People are angry with Southwest Airlines. Southwest was the only major airline that suffered a complete collapse of service in the wake of the megastorm. Southwest was still operating less than half of its flights as of Thursday.

What happened to this thing? I would love to write a column about the effects of greed on society. That isn't the main story here.

Greed definitely played a part in the disaster. Southwest didn't spend the money needed to upgrade a scheduling system that many people inside the airline knew was inadequate Billions of dollars were spent on stock buy backs.

Nothing I say here should be seen as an argument against demanding that Southwest compensate the travelers it failed, not just as a matter of fairness but to create the right incentives. If we want companies that serve the public to spend money to reduce the risks of catastrophic failure, we need to make sure that they pay a high price for letting their customers down.

We shouldn't be stopped from trying to understand why things went wrong.

When the airline industry was deregulated in 1978 the roots of Southwest's unique meltdown can be found. The point to point service that interstate carriers were forced to offer was over. Many passengers changed planes at major centers like Chicago's O'Hare or Atlanta after major airlines switched to "hub and spoke" systems.

There are some advantages to hub-and-spoke.
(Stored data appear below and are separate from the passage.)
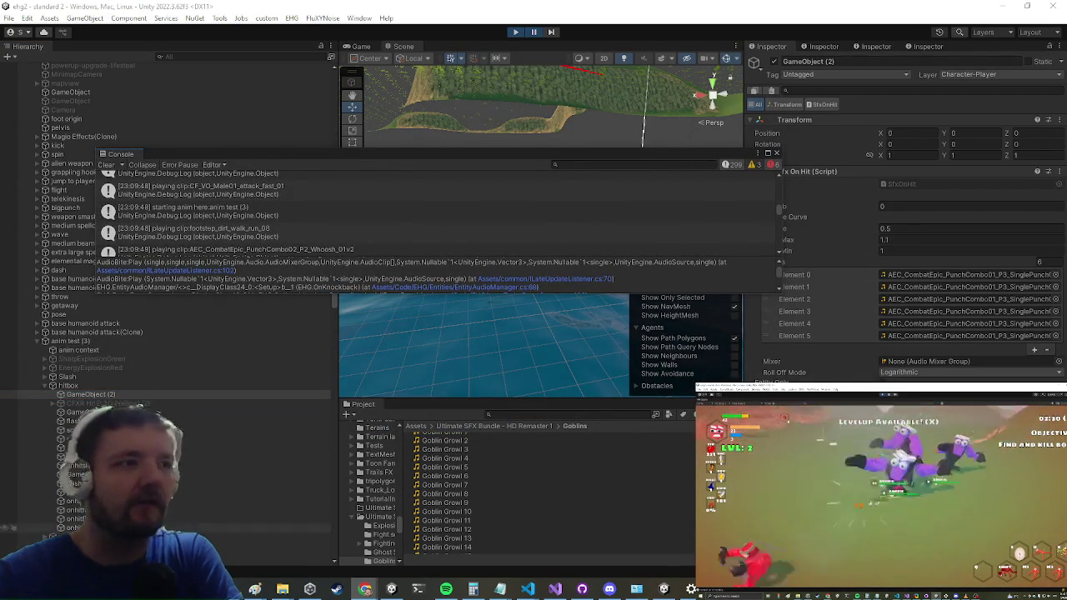
click(166, 528)
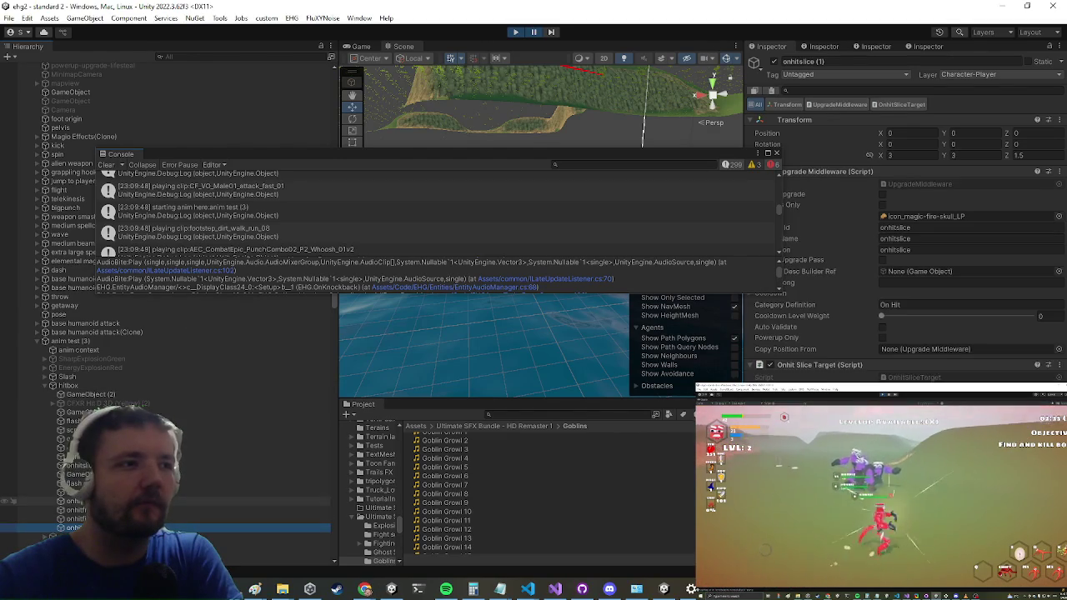
click(167, 509)
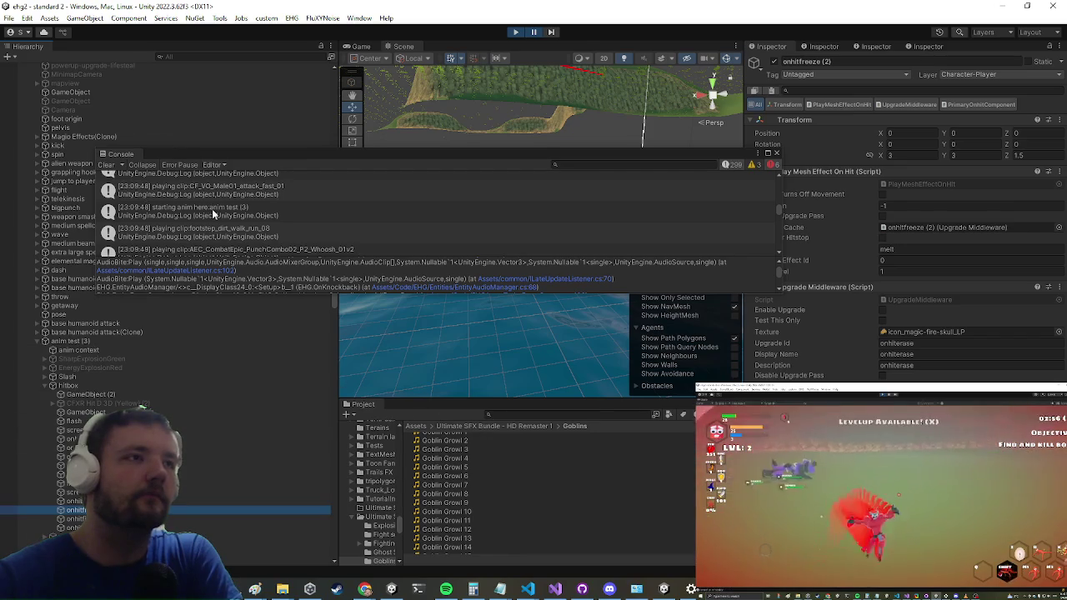
click(259, 218)
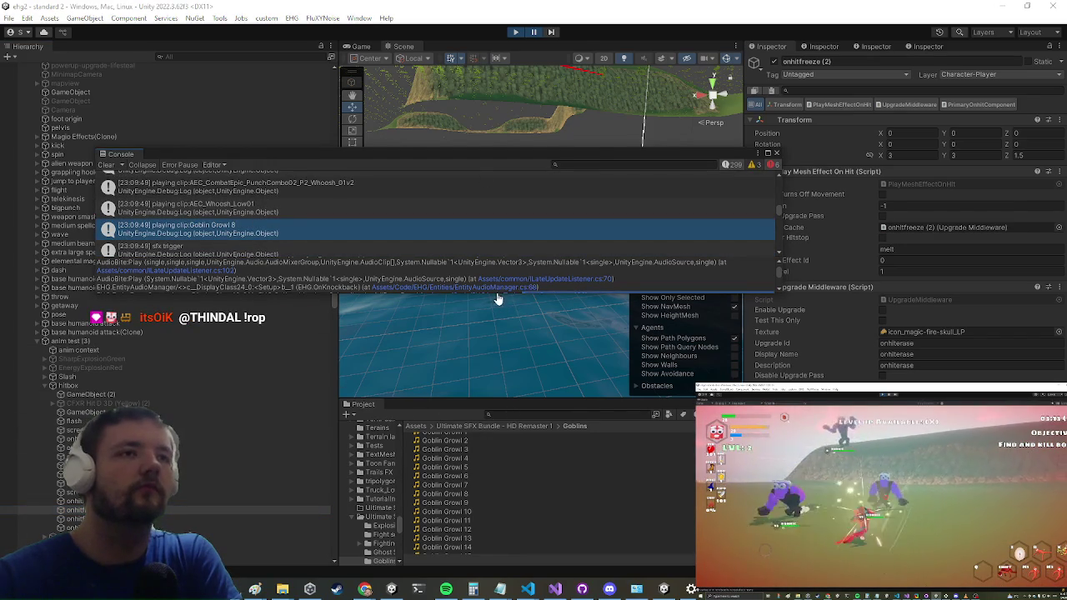
- Enlarge the Console and stack-trace area, then review the Goblin Growl 8 playback's stack trace
drag(496, 297, 488, 424)
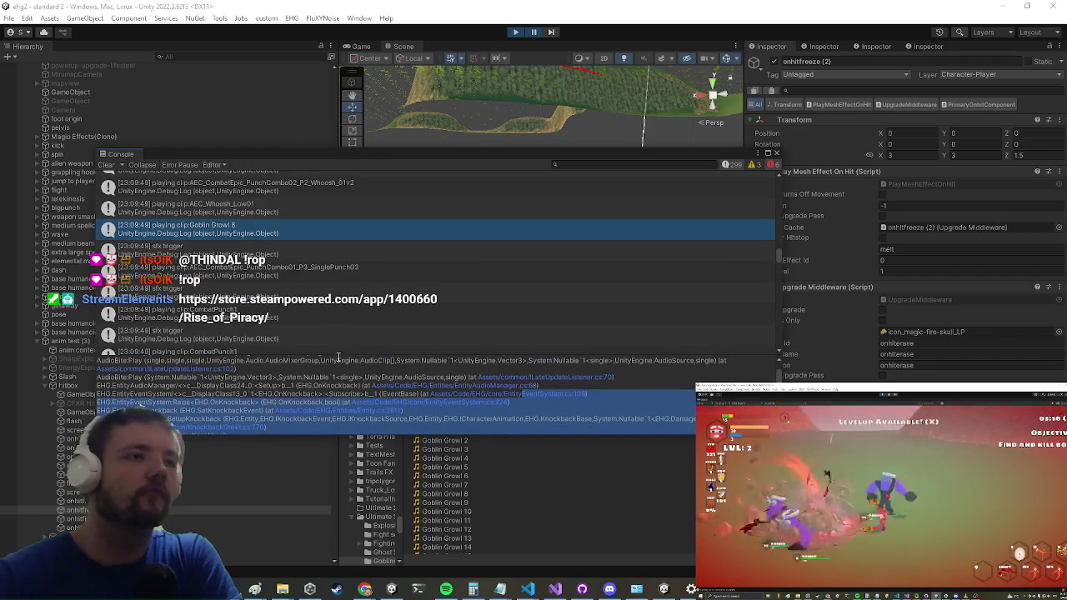
drag(346, 355, 356, 289)
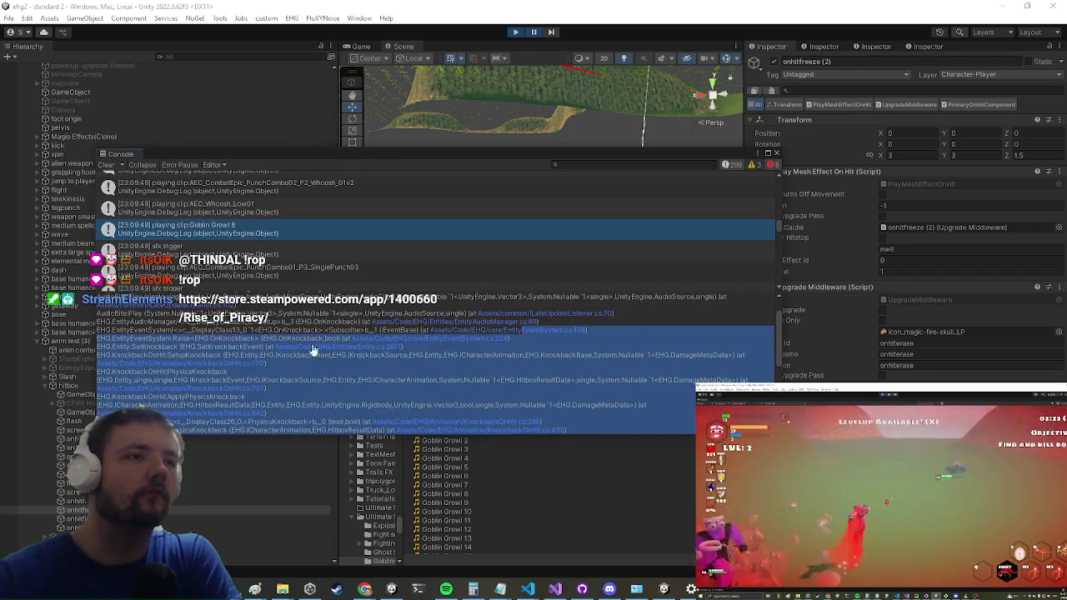
click(417, 266)
click(376, 233)
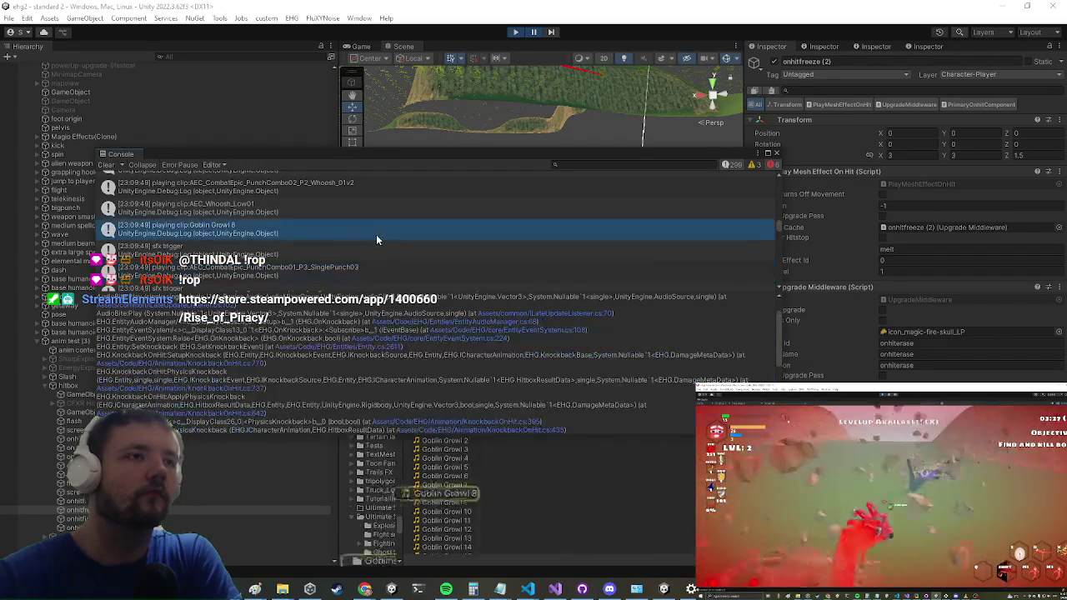
scroll(329, 346, down, 5)
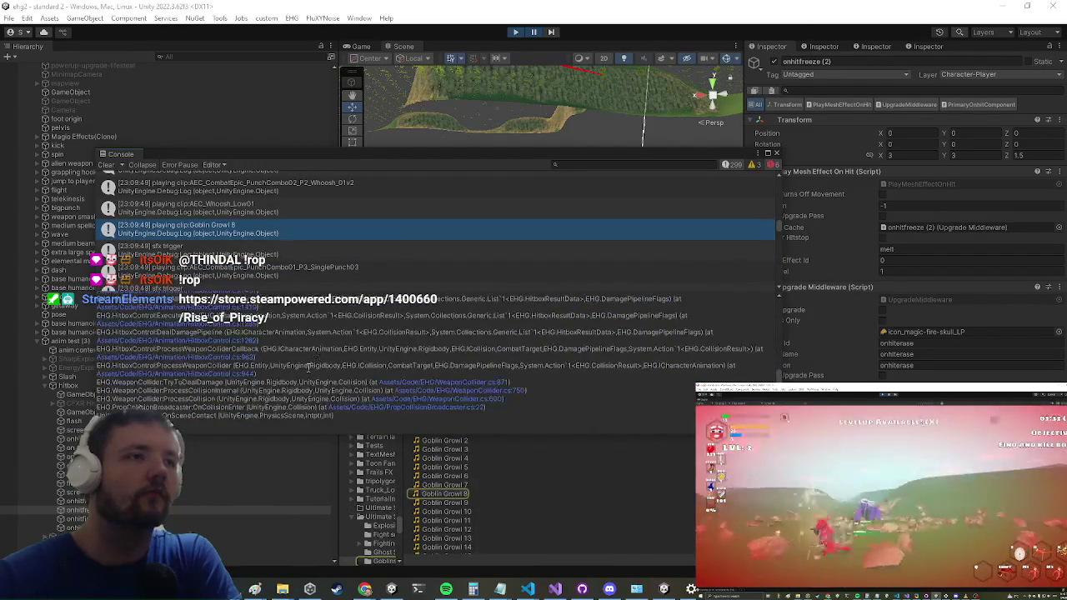
scroll(298, 377, up, 3)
In order to connect 10 cities point-to-point requires 45 routes, but sending everyone via a central hub requires only 9. The flexibility created by the system is due to the fact that planes and flight crews can be relocated to compensate for equipment breakdown.

There are drawbacks to a hub-and-spoke system. If something goes wrong, it can force passengers to accept long layovers. I did not like my recent night in Miami. With hub-and-spoke, airlines have increased their monopoly power.

Some airlines moved back to point-to-point on the eve of the Pandemic. Southwest had remained in that system. It flew people straight from origin to destination without having to change planes.

Southwest was able to pass on some of its low costs in the form of cheaper fares. Southwest leads J.D. Power's rankings for customer satisfaction in its economy class.

Point-to-point is particularly vulnerable to disruptions. Most of Southwest's planes and personnel were stuck in scattered locations because of the snow and cold. The airline is attempting to put the pieces together again.

The lack of agreements that would have made it possible to rebook passengers on other airlines made the situation worse. These were only part of the problem. A system that has some advantages in normal times fell apart when faced with a perfect storm.

There are lessons to be learned from this disaster.

Southwest's debacle was thought to be a reflection of a managerial culture that encourages "cheeseparing", increasing profits by slicing off costs until there is no margin for error. The root of worker anger that nearly shut down America's freight railways was a focus on holding down expenses.

I agree with that view. Corporations are more willing to invest in resilience if they were less focused on their short-term bottom lines. Public policy should encourage such investment.

The events at Southwest remind us that we are still living in a material world. There is a strong resemblance between the Southwest meltdown and the supply chain crisis of 2021, when a series of unusual events left many of the shipping containers central to modern commerce stranded in the wrong places.